Since Hungary's wrongdoing puts more pressure on nearby member states, who have to take care of the migrants unlawfully expelled by Budapest, the legal breach "seriously undermines the principle of solidarity and fair sharing of responsibility."

Reacting to the news, Orbán described the court's decision as "outrageous and unacceptable."

"It seems that illegal migrants are more important to the Brussels bureaucrats than their own European citizens," he said. (The ECJ is based in Luxembourg)

The European Commission, with which Orbán has been engaged in a years-long showdown, said it would reach out to Hungary to "enquire" about how the country intends to comply with the ruling.

Then, according to the response, the Commission will send payment requests to Hungary "in intervals" to collect the €1 million daily fine. If the country refuses to pay, the executive will trigger the "offsetting procedure" to deduct the money from Hungary's allocated EU funds. This was used with Poland in the past.

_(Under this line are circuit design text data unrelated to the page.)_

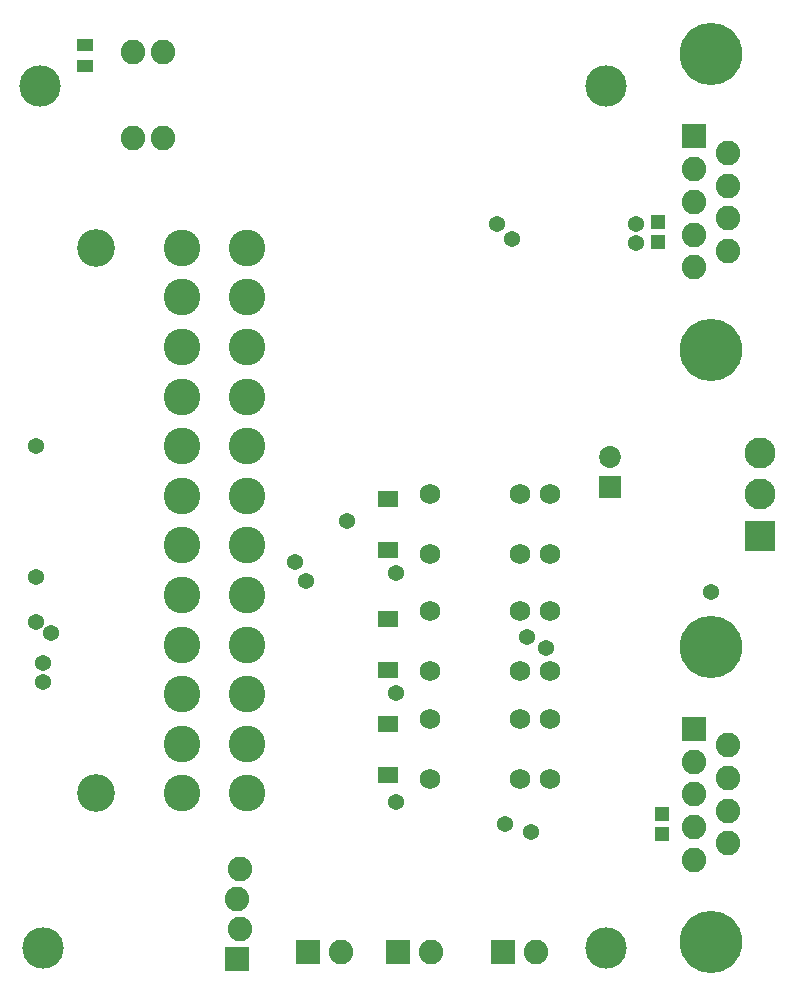
<source format=gts>
G75*
%MOIN*%
%OFA0B0*%
%FSLAX24Y24*%
%IPPOS*%
%LPD*%
%AMOC8*
5,1,8,0,0,1.08239X$1,22.5*
%
%ADD10R,0.0820X0.0820*%
%ADD11C,0.0820*%
%ADD12C,0.2080*%
%ADD13R,0.0474X0.0513*%
%ADD14C,0.0680*%
%ADD15R,0.0659X0.0580*%
%ADD16C,0.1380*%
%ADD17R,0.1030X0.1030*%
%ADD18C,0.1030*%
%ADD19C,0.1222*%
%ADD20C,0.1261*%
%ADD21R,0.0552X0.0395*%
%ADD22C,0.0730*%
%ADD23R,0.0730X0.0730*%
%ADD24C,0.0540*%
D10*
X008500Y001005D03*
X010875Y001255D03*
X013875Y001255D03*
X017375Y001255D03*
X023741Y008686D03*
X023741Y028436D03*
D11*
X023741Y027346D03*
X023741Y026255D03*
X023741Y025164D03*
X023741Y024074D03*
X024859Y024621D03*
X024859Y025712D03*
X024859Y026798D03*
X024859Y027889D03*
X024859Y008139D03*
X024859Y007048D03*
X024859Y005962D03*
X024859Y004871D03*
X023741Y005414D03*
X023741Y004324D03*
X023741Y006505D03*
X023741Y007596D03*
X018475Y001255D03*
X014975Y001255D03*
X011975Y001255D03*
X008600Y002005D03*
X008500Y003005D03*
X008600Y004005D03*
X006050Y028380D03*
X005050Y028380D03*
X005050Y031255D03*
X006050Y031255D03*
D12*
X024300Y031176D03*
X024300Y021334D03*
X024300Y011426D03*
X024300Y001584D03*
D13*
X022675Y005170D03*
X022675Y005840D03*
X022550Y024920D03*
X022550Y025590D03*
D14*
X018925Y016505D03*
X017925Y016505D03*
X017925Y014505D03*
X018925Y014505D03*
X018925Y012630D03*
X017925Y012630D03*
X017925Y010630D03*
X018925Y010630D03*
X018925Y009005D03*
X017925Y009005D03*
X017925Y007005D03*
X018925Y007005D03*
X014925Y007005D03*
X014925Y009005D03*
X014925Y010630D03*
X014925Y012630D03*
X014925Y014505D03*
X014925Y016505D03*
D15*
X013550Y016351D03*
X013550Y014659D03*
X013550Y012351D03*
X013550Y010659D03*
X013550Y008851D03*
X013550Y007159D03*
D16*
X002050Y001380D03*
X020800Y001380D03*
X020800Y030130D03*
X001925Y030130D03*
D17*
X025925Y015130D03*
D18*
X025925Y016508D03*
X025925Y017886D03*
D19*
X008839Y018110D03*
X008839Y016457D03*
X008839Y014803D03*
X008839Y013150D03*
X008839Y011496D03*
X008839Y009843D03*
X008839Y008189D03*
X008839Y006536D03*
X006674Y006536D03*
X006674Y008189D03*
X006674Y009843D03*
X006674Y011496D03*
X006674Y013150D03*
X006674Y014803D03*
X006674Y016457D03*
X006674Y018110D03*
X006674Y019764D03*
X006674Y021417D03*
X006674Y023071D03*
X006674Y024724D03*
X008839Y024724D03*
X008839Y023071D03*
X008839Y021417D03*
X008839Y019764D03*
D20*
X003800Y024724D03*
X003800Y006536D03*
D21*
X003425Y030776D03*
X003425Y031484D03*
D22*
X020925Y017755D03*
D23*
X020925Y016755D03*
D24*
X024300Y013255D03*
X018800Y011380D03*
X018175Y011755D03*
X013800Y009880D03*
X013800Y006255D03*
X017425Y005505D03*
X018300Y005255D03*
X010800Y013630D03*
X010425Y014255D03*
X012175Y015630D03*
X013800Y013880D03*
X021800Y024880D03*
X021800Y025505D03*
X017675Y025005D03*
X017175Y025505D03*
X002300Y011880D03*
X001800Y012255D03*
X002050Y010880D03*
X002050Y010255D03*
X001800Y013755D03*
X001800Y018130D03*
M02*

</source>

"The fine applies as of today," a Commission spokesperson said on Thursday.

Separately, the Commission will send another request for the €200 million lump sum, which needs to be disbursed regardless of what Hungary offers to do.

Since coming into power, Orbán has embraced a hard-line stance on migration, worsening tensions with Brussels. Last month, the country voted against every file contained under the New Pact on Migration and Asylum, an all-encompassing reform that aims to ensure all member states contribute to managing irregular migration.

This piece has been updated with more information.